• [Objetivos]
1. Resuma em duas frases o trecho sobre a festa da Santíssima Trindade.
2. Responda com base no trecho sobre a festa da Santíssima Trindade:
(a) Com quem Paulo dialoga?
(b) Que nome o trecho dá ao Filho?
(c) Segundo o trecho, falar sobre Deus é falar sobre o quê?
3. Diga se cada afirmação concorda com o trecho sobre a festa da Santíssima Trindade e cite as palavras que decidem:
(a) Paulo dialoga com intelectuais de Roma.
(b) O Espírito Santo é chamado de Guia.
(c) Falar sobre Deus é apresentado como uma tarefa fácil.

• [Trecho]
————————

Em Deus vivemos,
caminhamos, amamos e esperamos.
A festa
da Santíssima Trindade nos convida a mergulhar no mistério de Deus, deixando que
ele nos envolva, abrace e dinamize. Dialogando com os intelectuais de Atenas,
Paulo afirma que em Deus “vivemos, nos movemos e existimos” (At 17,28). Deus é
o fundamento de todas as formas de
vida, o dinamismo de todas as
transformações, o horizonte do
sentido definitivo. Nossa vida se desenrola no Filho, o Caminho; sob o Espírito
Santo, o Guia; em direção ao Pai, Origem e meta. Celebremos e meditemos sobre o
mistério de Deus revelado em Jesus Cristo, conscientes de que falar sobre Deus
é falar sobre o mistério mais profundo do ser humano. E esta é uma tarefa tão
difícil quanto necessária.

————————

• [Bloco de dados]
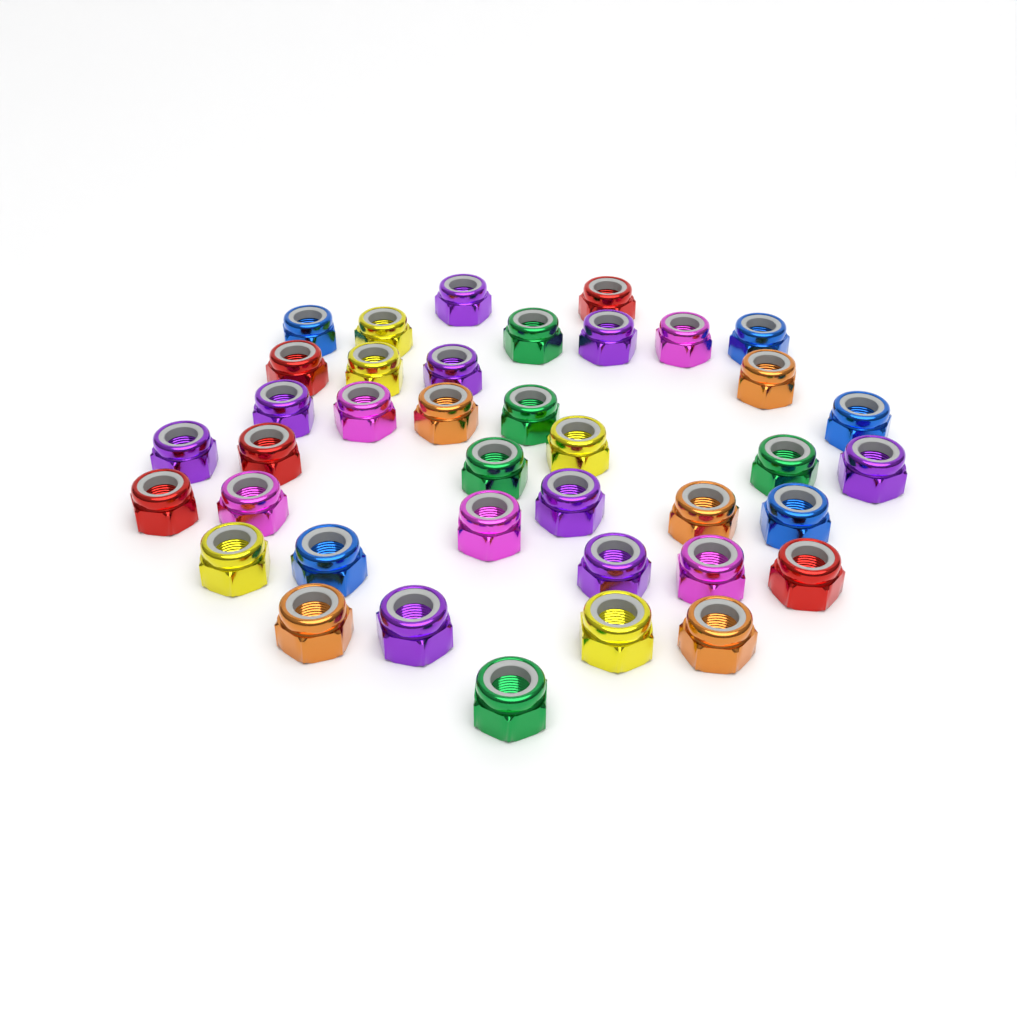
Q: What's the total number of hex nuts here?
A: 39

————————

• [Respostas completas]
1. A festa da Santíssima Trindade convida a mergulhar no mistério de Deus, que é o fundamento de todas as formas de vida, e Paulo afirma aos intelectuais de Atenas que em Deus vivemos, nos movemos e existimos. Nossa vida se desenrola no Filho, sob o Espírito Santo, em direção ao Pai, e falar sobre Deus é falar sobre o mistério mais profundo do ser humano, tarefa tão difícil quanto necessária.

2.
(a) Com os intelectuais de Atenas.
(b) O Caminho.
(c) Sobre o mistério mais profundo do ser humano.

3.
(a) Não: "Dialogando com os intelectuais de Atenas".
(b) Sim: "sob o Espírito Santo, o Guia".
(c) Não: "E esta é uma tarefa tão difícil quanto necessária."